[Short-answer chart tasks]
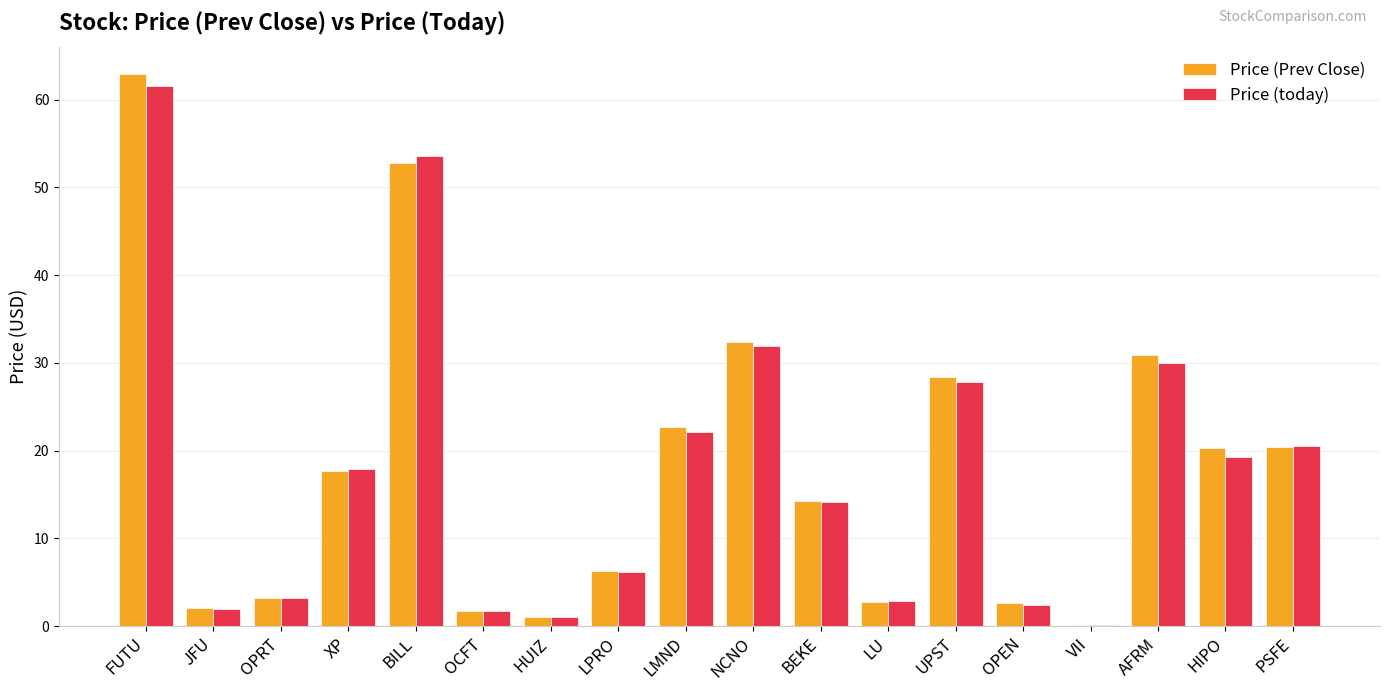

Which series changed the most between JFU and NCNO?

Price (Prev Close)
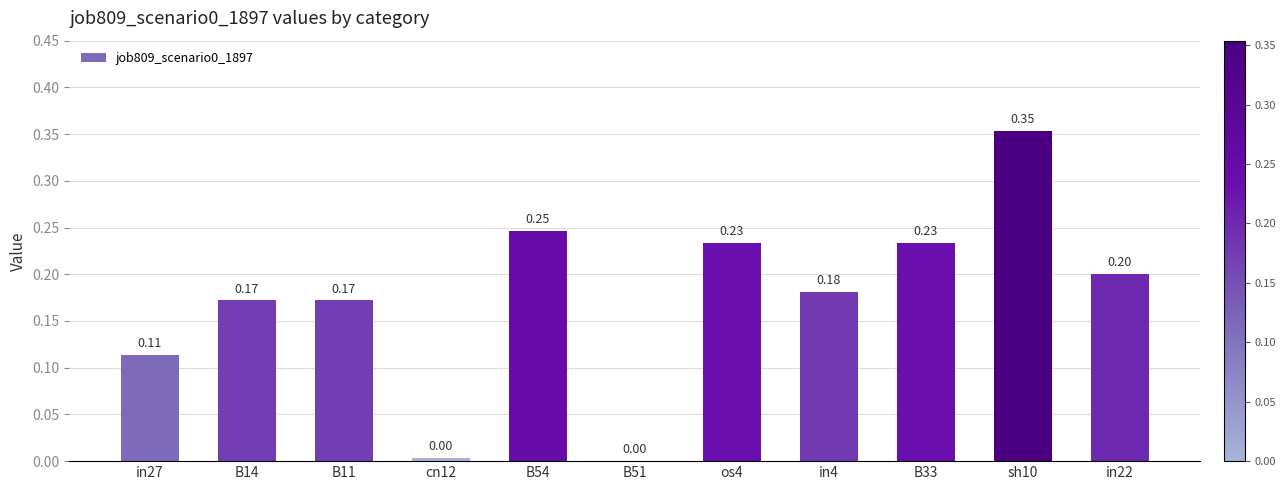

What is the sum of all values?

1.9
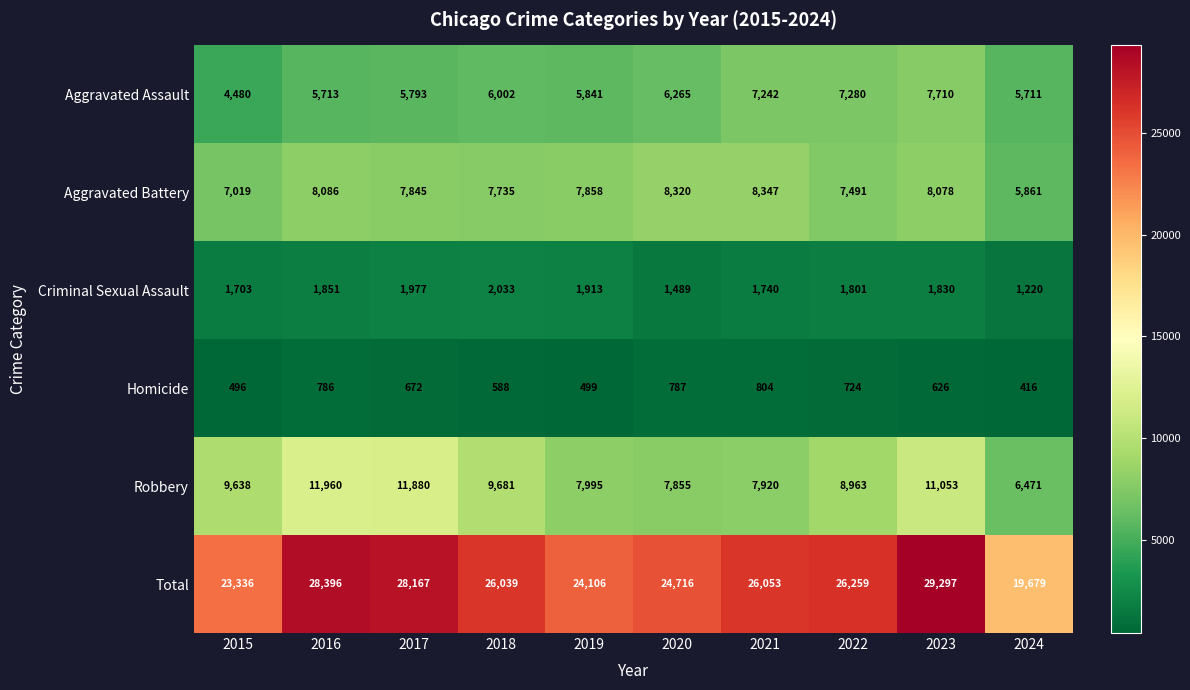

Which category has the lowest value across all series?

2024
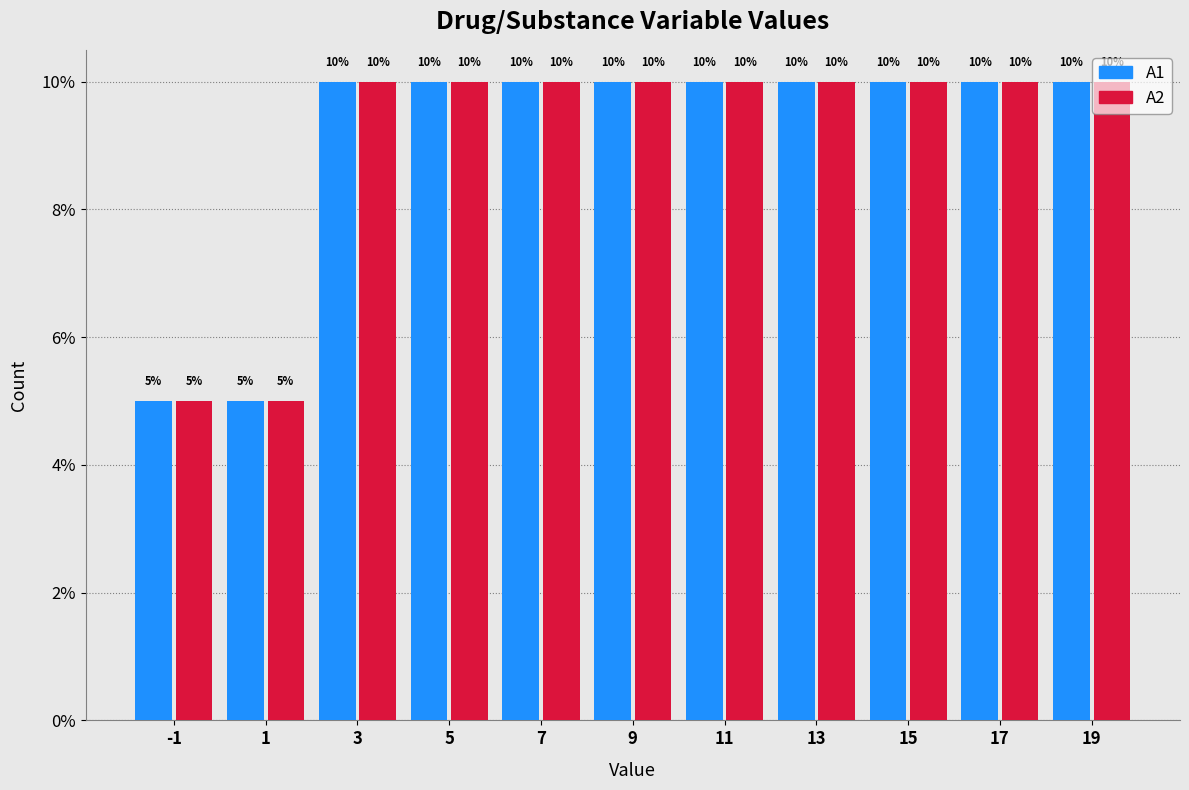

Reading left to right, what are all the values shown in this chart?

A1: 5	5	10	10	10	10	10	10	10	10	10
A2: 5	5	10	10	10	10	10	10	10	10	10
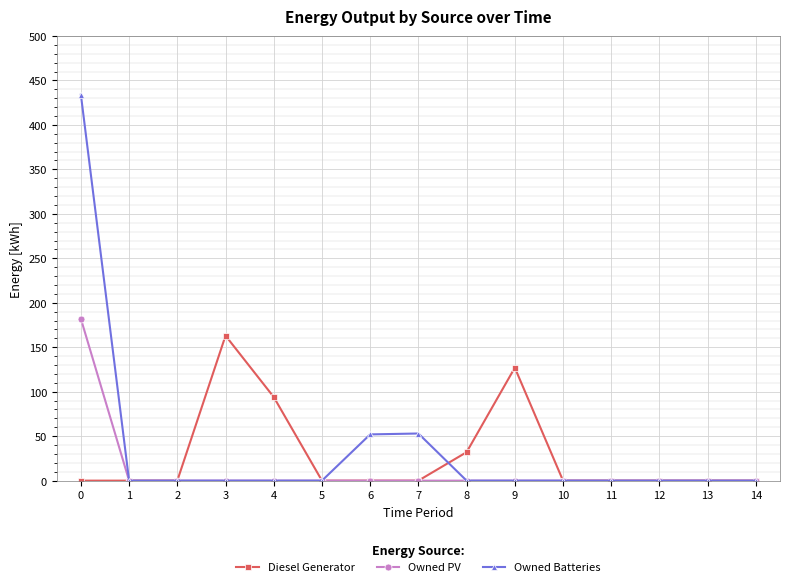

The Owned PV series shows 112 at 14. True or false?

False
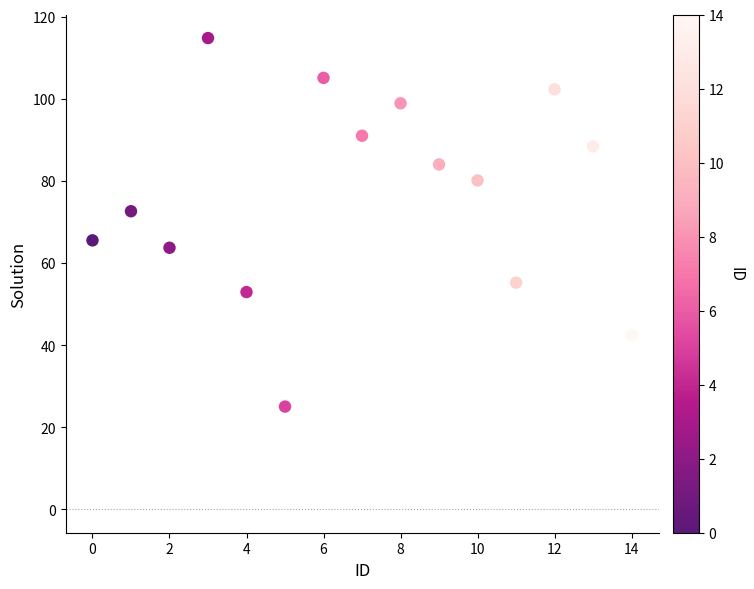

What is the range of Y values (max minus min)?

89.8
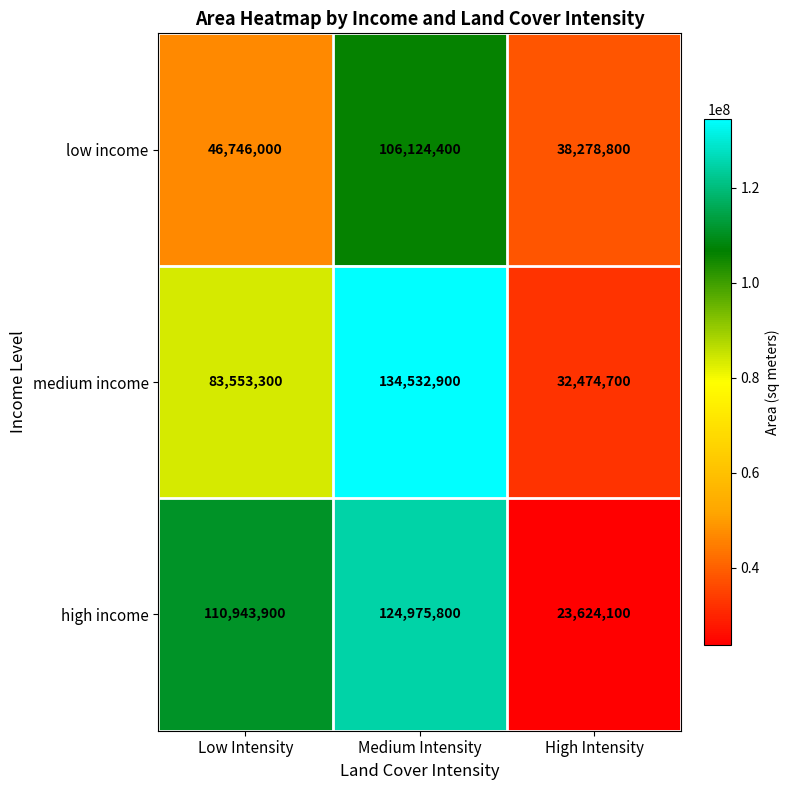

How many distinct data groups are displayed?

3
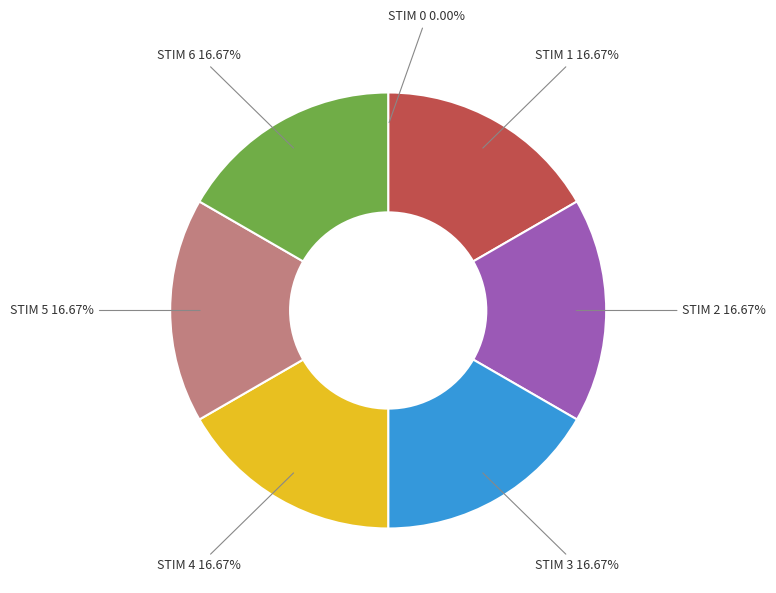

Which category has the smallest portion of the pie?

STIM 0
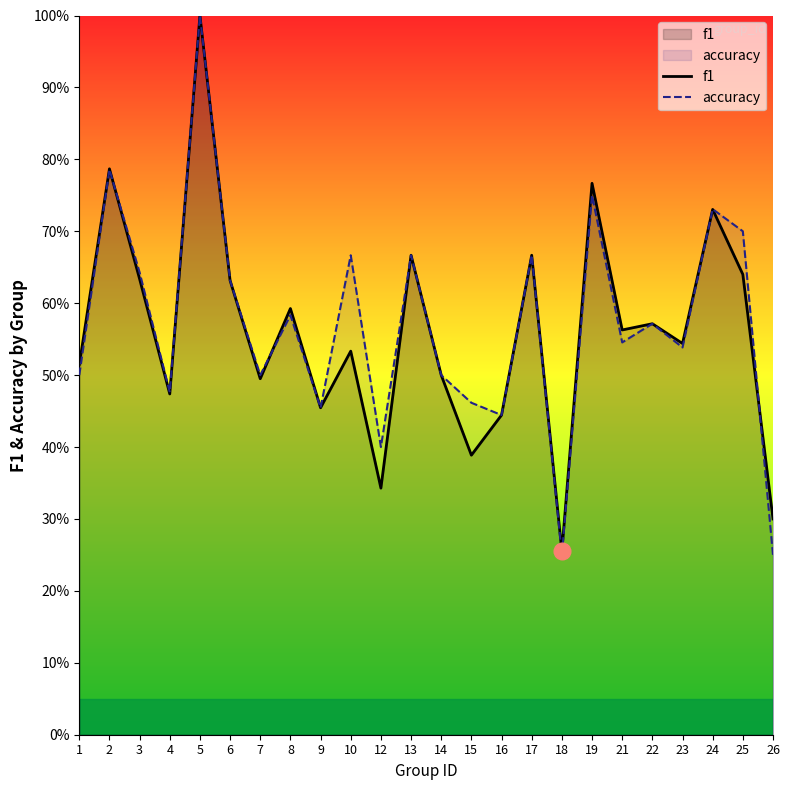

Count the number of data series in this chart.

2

• **Problem to solve**
Reproduce the entire listing above word for word, leaving out the pictures.

• **Response to the exercise**
Which series changed the most between JFU and NCNO?

Price (Prev Close)

What is the sum of all values?

1.9

Which category has the lowest value across all series?

2024

Reading left to right, what are all the values shown in this chart?

A1: 5	5	10	10	10	10	10	10	10	10	10
A2: 5	5	10	10	10	10	10	10	10	10	10

The Owned PV series shows 112 at 14. True or false?

False

What is the range of Y values (max minus min)?

89.8

How many distinct data groups are displayed?

3

Which category has the smallest portion of the pie?

STIM 0

Count the number of data series in this chart.

2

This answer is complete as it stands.